Activity: Output the data unchanged and complete, minus the images.

Extracted information:
************
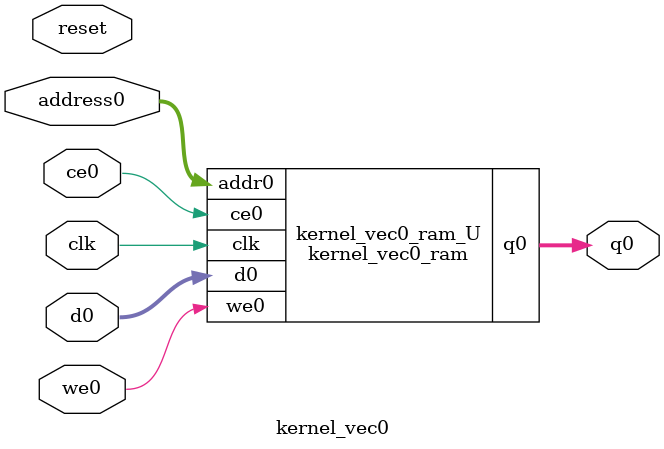
<source format=v>
`timescale 1 ns / 1 ps
module kernel_vec0_ram (addr0, ce0, d0, we0, q0,  clk);

parameter DWIDTH = 32;
parameter AWIDTH = 9;
parameter MEM_SIZE = 512;

input[AWIDTH-1:0] addr0;
input ce0;
input[DWIDTH-1:0] d0;
input we0;
output reg[DWIDTH-1:0] q0;
input clk;

(* ram_style = "block" *)reg [DWIDTH-1:0] ram[0:MEM_SIZE-1];




always @(posedge clk)  
begin 
    if (ce0) begin
        if (we0) 
            ram[addr0] <= d0; 
        q0 <= ram[addr0];
    end
end


endmodule

`timescale 1 ns / 1 ps
module kernel_vec0(
    reset,
    clk,
    address0,
    ce0,
    we0,
    d0,
    q0);

parameter DataWidth = 32'd32;
parameter AddressRange = 32'd512;
parameter AddressWidth = 32'd9;
input reset;
input clk;
input[AddressWidth - 1:0] address0;
input ce0;
input we0;
input[DataWidth - 1:0] d0;
output[DataWidth - 1:0] q0;



kernel_vec0_ram kernel_vec0_ram_U(
    .clk( clk ),
    .addr0( address0 ),
    .ce0( ce0 ),
    .we0( we0 ),
    .d0( d0 ),
    .q0( q0 ));

endmodule


</source>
************
Result of this exercise:
<source format=v>
`timescale 1 ns / 1 ps
module kernel_vec0_ram (addr0, ce0, d0, we0, q0,  clk);

parameter DWIDTH = 32;
parameter AWIDTH = 9;
parameter MEM_SIZE = 512;

input[AWIDTH-1:0] addr0;
input ce0;
input[DWIDTH-1:0] d0;
input we0;
output reg[DWIDTH-1:0] q0;
input clk;

(* ram_style = "block" *)reg [DWIDTH-1:0] ram[0:MEM_SIZE-1];




always @(posedge clk)  
begin 
    if (ce0) begin
        if (we0) 
            ram[addr0] <= d0; 
        q0 <= ram[addr0];
    end
end


endmodule

`timescale 1 ns / 1 ps
module kernel_vec0(
    reset,
    clk,
    address0,
    ce0,
    we0,
    d0,
    q0);

parameter DataWidth = 32'd32;
parameter AddressRange = 32'd512;
parameter AddressWidth = 32'd9;
input reset;
input clk;
input[AddressWidth - 1:0] address0;
input ce0;
input we0;
input[DataWidth - 1:0] d0;
output[DataWidth - 1:0] q0;



kernel_vec0_ram kernel_vec0_ram_U(
    .clk( clk ),
    .addr0( address0 ),
    .ce0( ce0 ),
    .we0( we0 ),
    .d0( d0 ),
    .q0( q0 ));

endmodule


</source>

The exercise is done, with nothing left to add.